I chose the incredibly versatile duck legs as my canvas and infused them with herbs, ginger and crushed star anise along with few pinches of salt to extract moisture. The inspiration for the glaze/sauce came from leftover maple syrup brought by American friends last summer and is loosely based on a gastrique, the sweet and sour reduction that is the foundation for great recipes such as the classic duck à l’orange and many fruit sauces. The legs were slow-roasted until the meat was fragrant and tender, then glazed with the maple gastrique and finished in the oven for few more minutes until the skin was crackly and mahogany. They can be paired with pan-roasted turnips or potatoes, and steamed basmati rice. I also suspect that fluffy mashed potatoes would make a great sidekick.  I wouldn’t dare to say that the result was heavenly. Was it pretty good? Definitely.

Maple-Glazed Duck Legs

Six servings

  • 21/2 teaspoons coarse salt
  • 1 teaspoon grated fresh ginger
  • 1 garlic clove, minced
  • 1 teaspoon hot pepper flakes
  • 2 star anise, crushed
  • 2 teaspoons dried thyme
  • 6 duck legs
  • 1/2 cup pure maple syrup
  • ¼ cup red wine vinegar
  • 11/2 cups red wine
  • Bouquet garni: 1 ½-inch slice fresh ginger, ½ teaspoon dry thyme, 5 peppercorns, 1 star anise wrapped in cheesecloth
  • Freshly ground black pepper to taste

Combine the coarse salt, ginger, pepper flakes, star anise and thyme in a large mixing bowl.  Add the duck legs and rub with the salt mixture until they are evenly coated.  Cover the bowl with plastic wrap and refrigerate for at least 6 hours or overnight.

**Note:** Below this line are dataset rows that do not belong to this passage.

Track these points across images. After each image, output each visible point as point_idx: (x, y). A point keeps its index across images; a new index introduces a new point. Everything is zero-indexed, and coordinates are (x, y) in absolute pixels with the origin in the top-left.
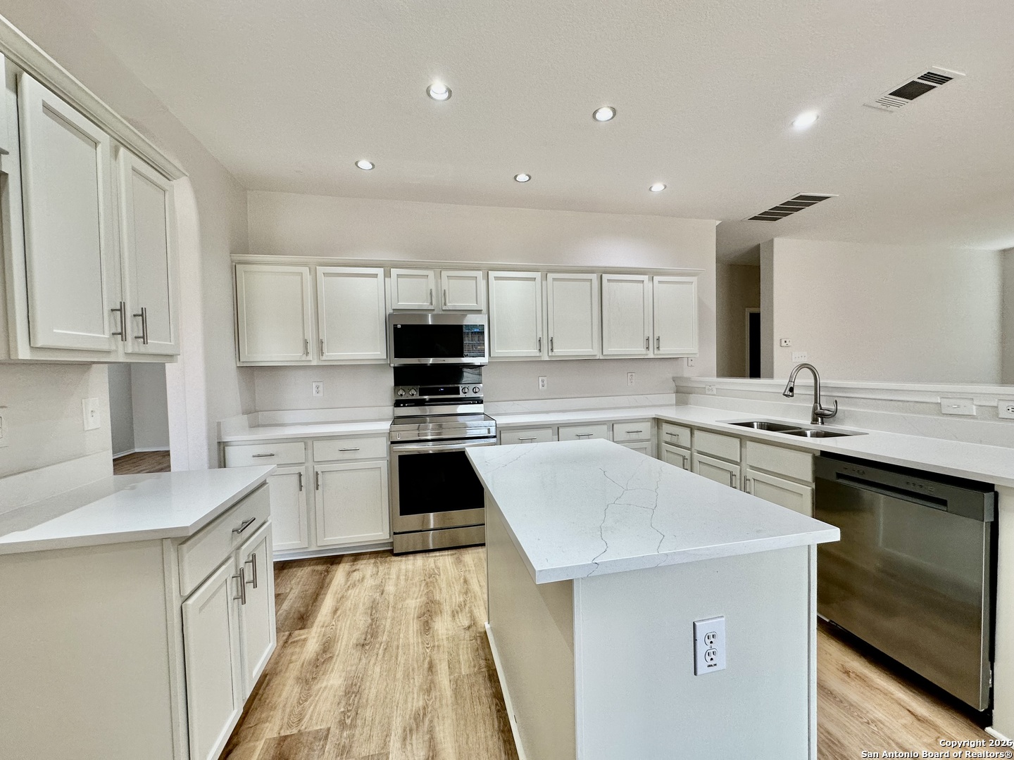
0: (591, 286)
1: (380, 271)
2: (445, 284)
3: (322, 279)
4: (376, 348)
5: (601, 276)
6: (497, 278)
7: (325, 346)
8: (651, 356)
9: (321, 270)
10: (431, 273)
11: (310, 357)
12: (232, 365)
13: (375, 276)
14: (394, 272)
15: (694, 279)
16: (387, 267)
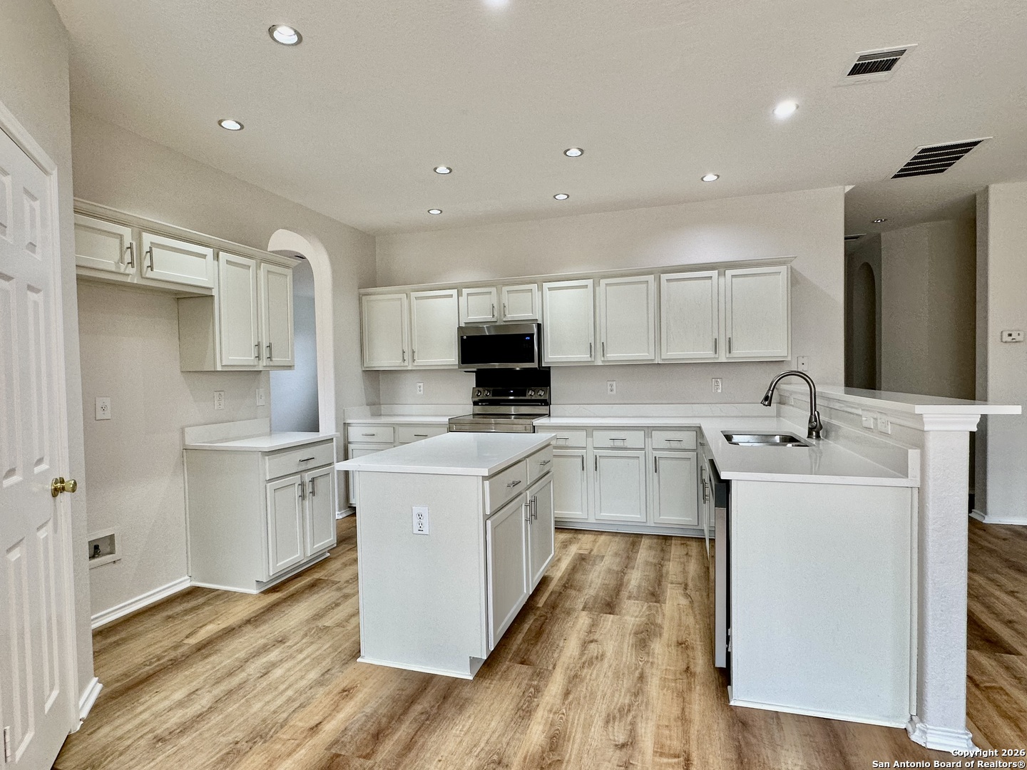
0: (648, 288)
1: (454, 292)
2: (505, 298)
3: (414, 302)
4: (451, 356)
5: (660, 276)
6: (550, 289)
7: (416, 354)
8: (723, 358)
9: (414, 295)
10: (493, 290)
11: (406, 363)
12: (358, 370)
13: (451, 296)
14: (465, 291)
15: (783, 269)
16: (459, 288)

When ready to cook, preheat the oven to 350 degrees.

Whip off the duck legs with paper towels and place them skin side up on a single layer in a baking dish. Roast for 1 hour.

Meanwhile, bring the maple syrup to a boil in a heavy saucepan and simmer for 2 minutes.  Add the vinegar, stirring constantly.  Lower the heat and simmer for 5 minutes. Add the red wine and bouquet garni, and simmer until the liquid is reduce to about ¾ cup.  Season to taste with freshly ground pepper, if desired.  Remove from the heat and set aside.  Discard the bouquet garni.

Remove the legs from the oven and carefully pour off the fat from the pan.  Add ½ cup of cold water, gently loosen the legs, scraping the bottom of the pan.  Generously brush the maple sauce on the legs to glaze evenly and roast for another 30 minutes.

To serve, reheat the remaining sauce.  Arrange the duck legs on individual dinner plates and drizzle with the warm sauce.  Serve immediately.